Берёзин отпил ещё немного воды и со стаканом в руках подошёл к задержанному.

- И как же Вас, господин, величать?
- А, это ты? Держиморда!

Иван Ильич выплеснул весь стакан воды в лицо господина, подошёл к своему столу, поставил стакан, взял в руки графин с водой и обернулся к задержанному.

- Как себя чувствуете, господин? Может ещё водички?
- Нет, нет! Больше не надо!

Иван Ильич поставил на место графин с водой и медленно подошёл к ничего непонимающему задержанному.

- Повторяю вопрос, господин, как Вас величать?
- Григорий Иваныч я, лавочник со второй Рождественской! А где я?
- Вы находитесь в Охранном отделении жандармерии.
- О, Господи! Что же я такого натворил? Не со зла! Не со зла, господин хороший! Вот Вам Крест! Помилуйте, господин офицер!

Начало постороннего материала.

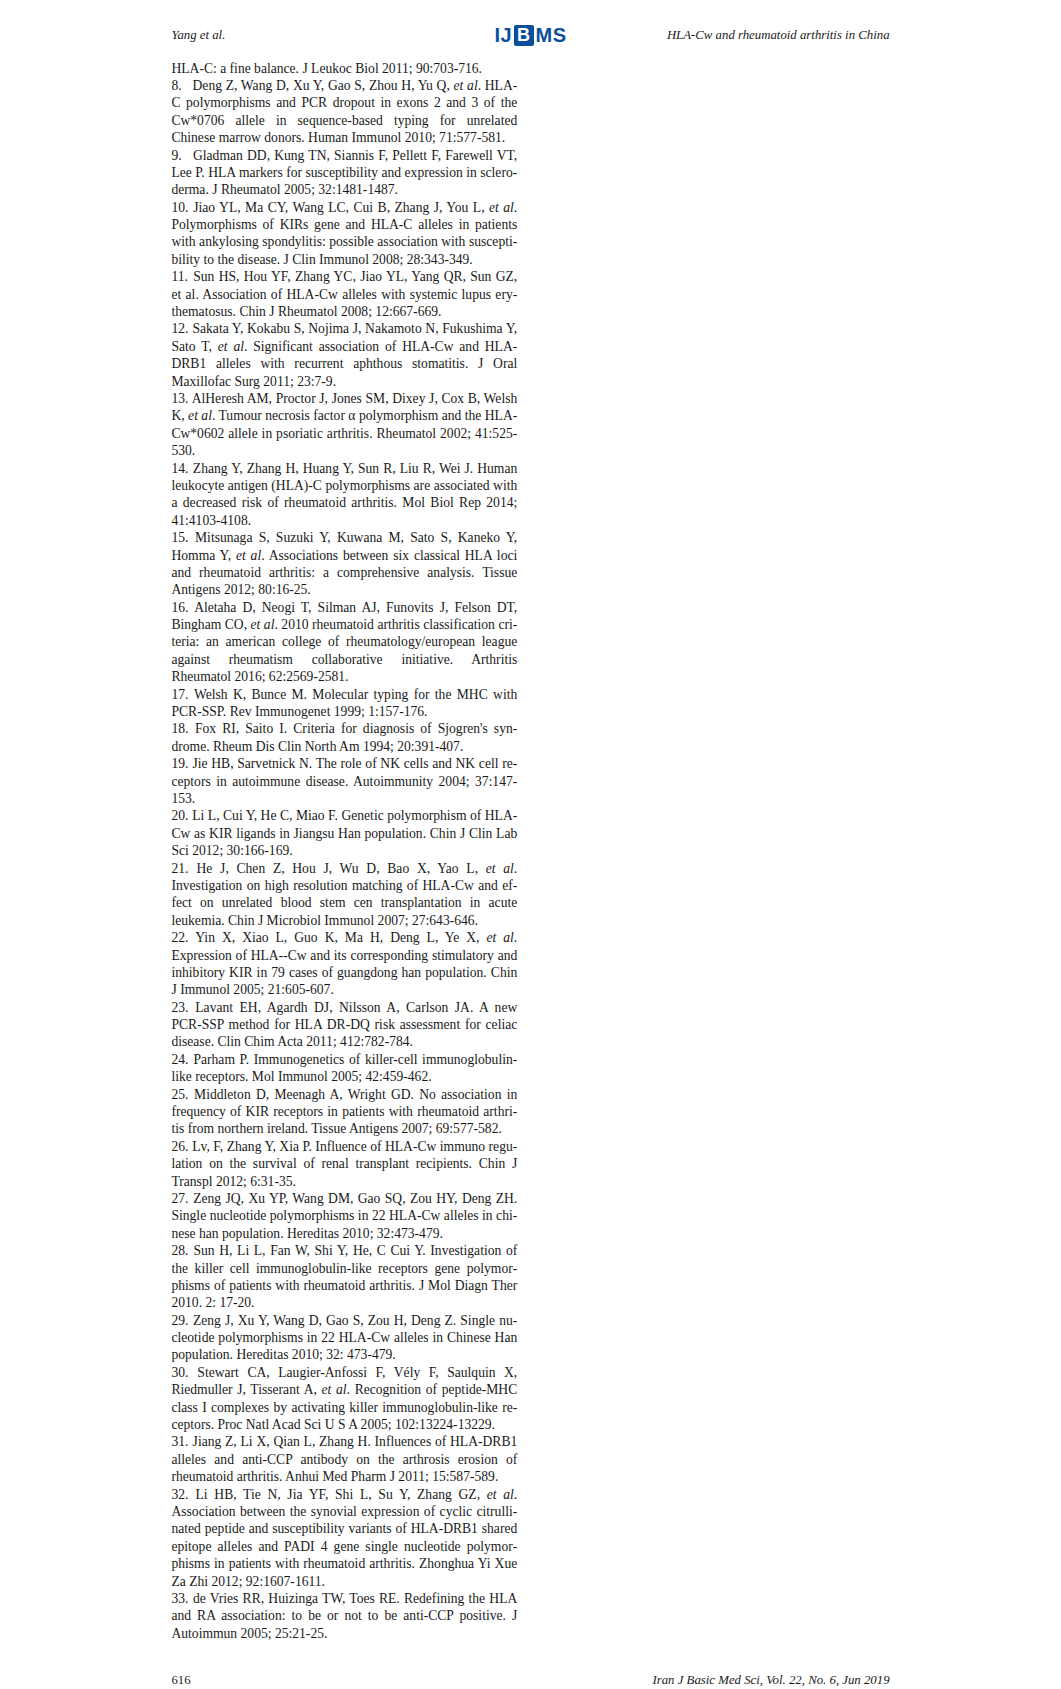Yang et al.
IJ BMS
HLA-Cw and rheumatoid arthritis in China
HLA-C: a fine balance. J Leukoc Biol 2011; 90:703-716.
8. Deng Z, Wang D, Xu Y, Gao S, Zhou H, Yu Q, et al. HLA-C polymorphisms and PCR dropout in exons 2 and 3 of the Cw*0706 allele in sequence-based typing for unrelated Chinese marrow donors. Human Immunol 2010; 71:577-581.
9. Gladman DD, Kung TN, Siannis F, Pellett F, Farewell VT, Lee P. HLA markers for susceptibility and expression in scleroderma. J Rheumatol 2005; 32:1481-1487.
10. Jiao YL, Ma CY, Wang LC, Cui B, Zhang J, You L, et al. Polymorphisms of KIRs gene and HLA-C alleles in patients with ankylosing spondylitis: possible association with susceptibility to the disease. J Clin Immunol 2008; 28:343-349.
11. Sun HS, Hou YF, Zhang YC, Jiao YL, Yang QR, Sun GZ, et al. Association of HLA-Cw alleles with systemic lupus erythematosus. Chin J Rheumatol 2008; 12:667-669.
12. Sakata Y, Kokabu S, Nojima J, Nakamoto N, Fukushima Y, Sato T, et al. Significant association of HLA-Cw and HLA-DRB1 alleles with recurrent aphthous stomatitis. J Oral Maxillofac Surg 2011; 23:7-9.
13. AlHeresh AM, Proctor J, Jones SM, Dixey J, Cox B, Welsh K, et al. Tumour necrosis factor α polymorphism and the HLA-Cw*0602 allele in psoriatic arthritis. Rheumatol 2002; 41:525-530.
14. Zhang Y, Zhang H, Huang Y, Sun R, Liu R, Wei J. Human leukocyte antigen (HLA)-C polymorphisms are associated with a decreased risk of rheumatoid arthritis. Mol Biol Rep 2014; 41:4103-4108.
15. Mitsunaga S, Suzuki Y, Kuwana M, Sato S, Kaneko Y, Homma Y, et al. Associations between six classical HLA loci and rheumatoid arthritis: a comprehensive analysis. Tissue Antigens 2012; 80:16-25.
16. Aletaha D, Neogi T, Silman AJ, Funovits J, Felson DT, Bingham CO, et al. 2010 rheumatoid arthritis classification criteria: an american college of rheumatology/european league against rheumatism collaborative initiative. Arthritis Rheumatol 2016; 62:2569-2581.
17. Welsh K, Bunce M. Molecular typing for the MHC with PCR-SSP. Rev Immunogenet 1999; 1:157-176.
18. Fox RI, Saito I. Criteria for diagnosis of Sjogren's syndrome. Rheum Dis Clin North Am 1994; 20:391-407.
19. Jie HB, Sarvetnick N. The role of NK cells and NK cell receptors in autoimmune disease. Autoimmunity 2004; 37:147-153.
20. Li L, Cui Y, He C, Miao F. Genetic polymorphism of HLA-Cw as KIR ligands in Jiangsu Han population. Chin J Clin Lab Sci 2012; 30:166-169.
21. He J, Chen Z, Hou J, Wu D, Bao X, Yao L, et al. Investigation on high resolution matching of HLA-Cw and effect on unrelated blood stem cen transplantation in acute leukemia. Chin J Microbiol Immunol 2007; 27:643-646.
22. Yin X, Xiao L, Guo K, Ma H, Deng L, Ye X, et al. Expression of HLA--Cw and its corresponding stimulatory and inhibitory KIR in 79 cases of guangdong han population. Chin J Immunol 2005; 21:605-607.
23. Lavant EH, Agardh DJ, Nilsson A, Carlson JA. A new PCR-SSP method for HLA DR-DQ risk assessment for celiac disease. Clin Chim Acta 2011; 412:782-784.
24. Parham P. Immunogenetics of killer-cell immunoglobulin-like receptors. Mol Immunol 2005; 42:459-462.
25. Middleton D, Meenagh A, Wright GD. No association in frequency of KIR receptors in patients with rheumatoid arthritis from northern ireland. Tissue Antigens 2007; 69:577-582.
26. Lv, F, Zhang Y, Xia P. Influence of HLA-Cw immuno regulation on the survival of renal transplant recipients. Chin J Transpl 2012; 6:31-35.
27. Zeng JQ, Xu YP, Wang DM, Gao SQ, Zou HY, Deng ZH. Single nucleotide polymorphisms in 22 HLA-Cw alleles in chinese han population. Hereditas 2010; 32:473-479.
28. Sun H, Li L, Fan W, Shi Y, He, C Cui Y. Investigation of the killer cell immunoglobulin-like receptors gene polymorphisms of patients with rheumatoid arthritis. J Mol Diagn Ther 2010. 2: 17-20.
29. Zeng J, Xu Y, Wang D, Gao S, Zou H, Deng Z. Single nucleotide polymorphisms in 22 HLA-Cw alleles in Chinese Han population. Hereditas 2010; 32: 473-479.
30. Stewart CA, Laugier-Anfossi F, Vély F, Saulquin X, Riedmuller J, Tisserant A, et al. Recognition of peptide-MHC class I complexes by activating killer immunoglobulin-like receptors. Proc Natl Acad Sci U S A 2005; 102:13224-13229.
31. Jiang Z, Li X, Qian L, Zhang H. Influences of HLA-DRB1 alleles and anti-CCP antibody on the arthrosis erosion of rheumatoid arthritis. Anhui Med Pharm J 2011; 15:587-589.
32. Li HB, Tie N, Jia YF, Shi L, Su Y, Zhang GZ, et al. Association between the synovial expression of cyclic citrullinated peptide and susceptibility variants of HLA-DRB1 shared epitope alleles and PADI 4 gene single nucleotide polymorphisms in patients with rheumatoid arthritis. Zhonghua Yi Xue Za Zhi 2012; 92:1607-1611.
33. de Vries RR, Huizinga TW, Toes RE. Redefining the HLA and RA association: to be or not to be anti-CCP positive. J Autoimmun 2005; 25:21-25.
616
Iran J Basic Med Sci, Vol. 22, No. 6, Jun 2019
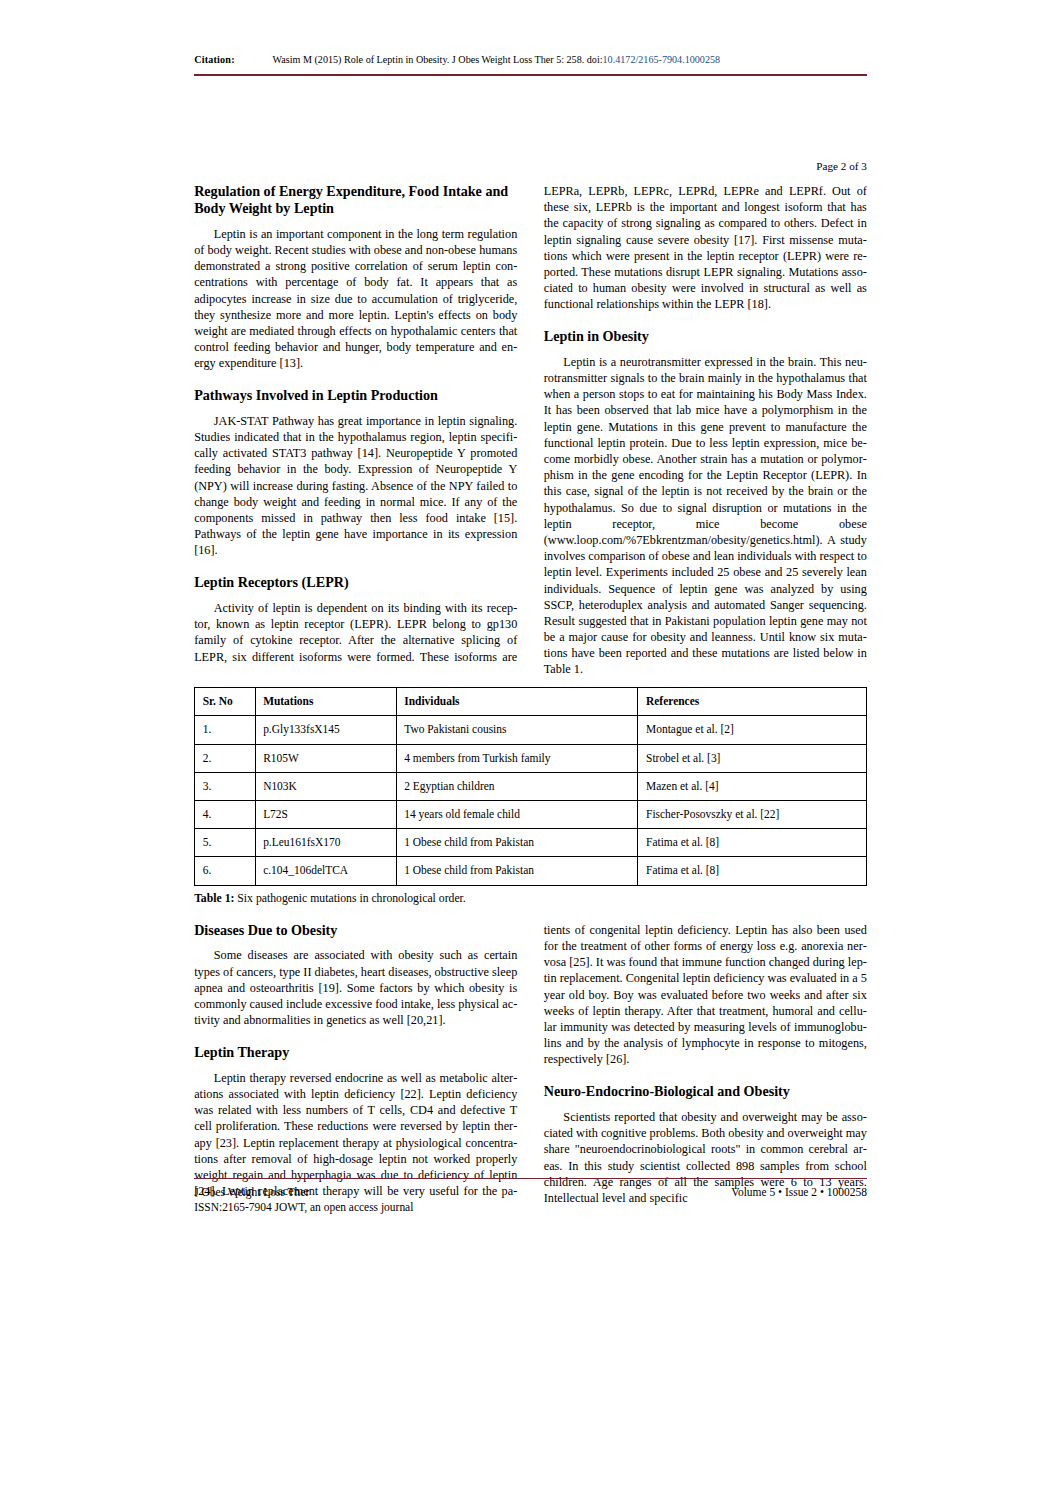Citation: Wasim M (2015) Role of Leptin in Obesity. J Obes Weight Loss Ther 5: 258. doi:10.4172/2165-7904.1000258
Page 2 of 3
Regulation of Energy Expenditure, Food Intake and Body Weight by Leptin
Leptin is an important component in the long term regulation of body weight. Recent studies with obese and non-obese humans demonstrated a strong positive correlation of serum leptin concentrations with percentage of body fat. It appears that as adipocytes increase in size due to accumulation of triglyceride, they synthesize more and more leptin. Leptin's effects on body weight are mediated through effects on hypothalamic centers that control feeding behavior and hunger, body temperature and energy expenditure [13].
Pathways Involved in Leptin Production
JAK-STAT Pathway has great importance in leptin signaling. Studies indicated that in the hypothalamus region, leptin specifically activated STAT3 pathway [14]. Neuropeptide Y promoted feeding behavior in the body. Expression of Neuropeptide Y (NPY) will increase during fasting. Absence of the NPY failed to change body weight and feeding in normal mice. If any of the components missed in pathway then less food intake [15]. Pathways of the leptin gene have importance in its expression [16].
Leptin Receptors (LEPR)
Activity of leptin is dependent on its binding with its receptor, known as leptin receptor (LEPR). LEPR belong to gp130 family of cytokine receptor. After the alternative splicing of LEPR, six different isoforms were formed. These isoforms are LEPRa, LEPRb, LEPRc, LEPRd, LEPRe and LEPRf. Out of these six, LEPRb is the important and longest isoform that has the capacity of strong signaling as compared to others. Defect in leptin signaling cause severe obesity [17]. First missense mutations which were present in the leptin receptor (LEPR) were reported. These mutations disrupt LEPR signaling. Mutations associated to human obesity were involved in structural as well as functional relationships within the LEPR [18].
Leptin in Obesity
Leptin is a neurotransmitter expressed in the brain. This neurotransmitter signals to the brain mainly in the hypothalamus that when a person stops to eat for maintaining his Body Mass Index. It has been observed that lab mice have a polymorphism in the leptin gene. Mutations in this gene prevent to manufacture the functional leptin protein. Due to less leptin expression, mice become morbidly obese. Another strain has a mutation or polymorphism in the gene encoding for the Leptin Receptor (LEPR). In this case, signal of the leptin is not received by the brain or the hypothalamus. So due to signal disruption or mutations in the leptin receptor, mice become obese (www.loop.com/%7Ebkrentzman/obesity/genetics.html). A study involves comparison of obese and lean individuals with respect to leptin level. Experiments included 25 obese and 25 severely lean individuals. Sequence of leptin gene was analyzed by using SSCP, heteroduplex analysis and automated Sanger sequencing. Result suggested that in Pakistani population leptin gene may not be a major cause for obesity and leanness. Until know six mutations have been reported and these mutations are listed below in Table 1.
| Sr. No | Mutations | Individuals | References |
| --- | --- | --- | --- |
| 1. | p.Gly133fsX145 | Two Pakistani cousins | Montague et al. [2] |
| 2. | R105W | 4 members from Turkish family | Strobel et al. [3] |
| 3. | N103K | 2 Egyptian children | Mazen et al. [4] |
| 4. | L72S | 14 years old female child | Fischer-Posovszky et al. [22] |
| 5. | p.Leu161fsX170 | 1 Obese child from Pakistan | Fatima et al. [8] |
| 6. | c.104_106delTCA | 1 Obese child from Pakistan | Fatima et al. [8] |
Table 1: Six pathogenic mutations in chronological order.
Diseases Due to Obesity
Some diseases are associated with obesity such as certain types of cancers, type II diabetes, heart diseases, obstructive sleep apnea and osteoarthritis [19]. Some factors by which obesity is commonly caused include excessive food intake, less physical activity and abnormalities in genetics as well [20,21].
Leptin Therapy
Leptin therapy reversed endocrine as well as metabolic alterations associated with leptin deficiency [22]. Leptin deficiency was related with less numbers of T cells, CD4 and defective T cell proliferation. These reductions were reversed by leptin therapy [23]. Leptin replacement therapy at physiological concentrations after removal of high-dosage leptin not worked properly weight regain and hyperphagia was due to deficiency of leptin [24]. Leptin replacement therapy will be very useful for the patients of congenital leptin deficiency. Leptin has also been used for the treatment of other forms of energy loss e.g. anorexia nervosa [25]. It was found that immune function changed during leptin replacement. Congenital leptin deficiency was evaluated in a 5 year old boy. Boy was evaluated before two weeks and after six weeks of leptin therapy. After that treatment, humoral and cellular immunity was detected by measuring levels of immunoglobulins and by the analysis of lymphocyte in response to mitogens, respectively [26].
Neuro-Endocrino-Biological and Obesity
Scientists reported that obesity and overweight may be associated with cognitive problems. Both obesity and overweight may share "neuroendocrinobiological roots" in common cerebral areas. In this study scientist collected 898 samples from school children. Age ranges of all the samples were 6 to 13 years. Intellectual level and specific
J Obes Weight Loss Ther
ISSN:2165-7904 JOWT, an open access journal
Volume 5 • Issue 2 • 1000258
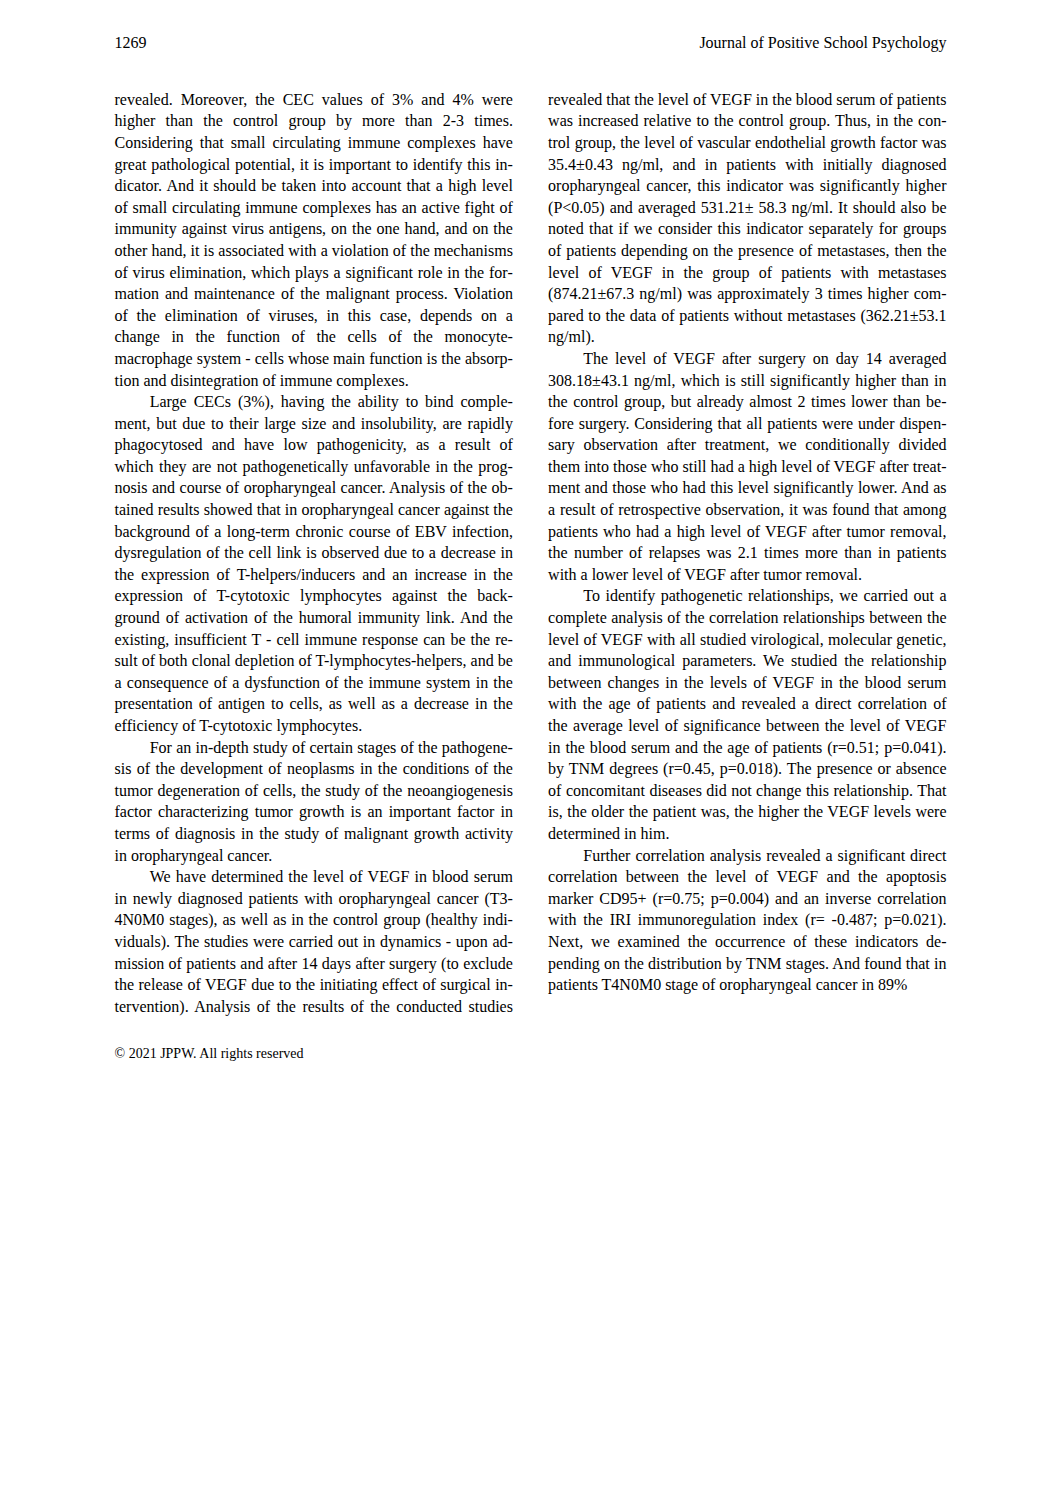1269
Journal of Positive School Psychology
revealed. Moreover, the CEC values of 3% and 4% were higher than the control group by more than 2-3 times. Considering that small circulating immune complexes have great pathological potential, it is important to identify this indicator. And it should be taken into account that a high level of small circulating immune complexes has an active fight of immunity against virus antigens, on the one hand, and on the other hand, it is associated with a violation of the mechanisms of virus elimination, which plays a significant role in the formation and maintenance of the malignant process. Violation of the elimination of viruses, in this case, depends on a change in the function of the cells of the monocyte-macrophage system - cells whose main function is the absorption and disintegration of immune complexes.
Large CECs (3%), having the ability to bind complement, but due to their large size and insolubility, are rapidly phagocytosed and have low pathogenicity, as a result of which they are not pathogenetically unfavorable in the prognosis and course of oropharyngeal cancer. Analysis of the obtained results showed that in oropharyngeal cancer against the background of a long-term chronic course of EBV infection, dysregulation of the cell link is observed due to a decrease in the expression of T-helpers/inducers and an increase in the expression of T-cytotoxic lymphocytes against the background of activation of the humoral immunity link. And the existing, insufficient T - cell immune response can be the result of both clonal depletion of T-lymphocytes-helpers, and be a consequence of a dysfunction of the immune system in the presentation of antigen to cells, as well as a decrease in the efficiency of T-cytotoxic lymphocytes.
For an in-depth study of certain stages of the pathogenesis of the development of neoplasms in the conditions of the tumor degeneration of cells, the study of the neoangiogenesis factor characterizing tumor growth is an important factor in terms of diagnosis in the study of malignant growth activity in oropharyngeal cancer.
We have determined the level of VEGF in blood serum in newly diagnosed patients with oropharyngeal cancer (T3-4N0M0 stages), as well as in the control group (healthy individuals). The studies were carried out in dynamics - upon admission of patients and after 14 days after surgery (to exclude the release of VEGF due to the initiating effect of surgical intervention). Analysis of the results of the conducted studies revealed that the level of VEGF in the blood serum of patients was increased relative to the control group. Thus, in the control group, the level of vascular endothelial growth factor was 35.4±0.43 ng/ml, and in patients with initially diagnosed oropharyngeal cancer, this indicator was significantly higher (P<0.05) and averaged 531.21± 58.3 ng/ml. It should also be noted that if we consider this indicator separately for groups of patients depending on the presence of metastases, then the level of VEGF in the group of patients with metastases (874.21±67.3 ng/ml) was approximately 3 times higher compared to the data of patients without metastases (362.21±53.1 ng/ml).
The level of VEGF after surgery on day 14 averaged 308.18±43.1 ng/ml, which is still significantly higher than in the control group, but already almost 2 times lower than before surgery. Considering that all patients were under dispensary observation after treatment, we conditionally divided them into those who still had a high level of VEGF after treatment and those who had this level significantly lower. And as a result of retrospective observation, it was found that among patients who had a high level of VEGF after tumor removal, the number of relapses was 2.1 times more than in patients with a lower level of VEGF after tumor removal.
To identify pathogenetic relationships, we carried out a complete analysis of the correlation relationships between the level of VEGF with all studied virological, molecular genetic, and immunological parameters. We studied the relationship between changes in the levels of VEGF in the blood serum with the age of patients and revealed a direct correlation of the average level of significance between the level of VEGF in the blood serum and the age of patients (r=0.51; p=0.041). by TNM degrees (r=0.45, p=0.018). The presence or absence of concomitant diseases did not change this relationship. That is, the older the patient was, the higher the VEGF levels were determined in him.
Further correlation analysis revealed a significant direct correlation between the level of VEGF and the apoptosis marker CD95+ (r=0.75; p=0.004) and an inverse correlation with the IRI immunoregulation index (r= -0.487; p=0.021). Next, we examined the occurrence of these indicators depending on the distribution by TNM stages. And found that in patients T4N0M0 stage of oropharyngeal cancer in 89%
© 2021 JPPW. All rights reserved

Задержанный сполз со стула, встал на колени и стал креститься.

- Ну, полно Вам, Григорий Иванович, вставайте с пола! Вот так, садитесь на стул и ответьте мне на несколько вопросов.
- Всё что надо! Всё что надо отвечу, господин офицер!
- Что Вы сегодня делали у дома десять на Литейном проспекте?
- Так как же, там все, все сегодня! Там же, как её, жеребьёвка! Там же межнародный турнир шахматный, там сейчас все! Я даже лавку свою закрыл! Ну и хлебнул немного по этому случаю!
- Видать, сверх нормы хлебнули!
- Видит Бог, не со зла, господин офицер!
- И на Литейном орали не со зла?
- Вот Вам Крест, не со зла! Ежели что не то ляпнул, так не со зла! Простите меня, господин офицер!
- Я-то прощу, а простит ли Отечество?
- Отечество?! Господи, помилуй! Да что же я такое натворил?
- Городовые докладывают, что Вы кричали: «Царь – мироед!», так ли это?
 
Задержанный, в ужасе, медленно сполз со стула, рухнул на колени и, со всего размаха, как муха о стекло, стал биться головой о прибитую к полу ножку стула…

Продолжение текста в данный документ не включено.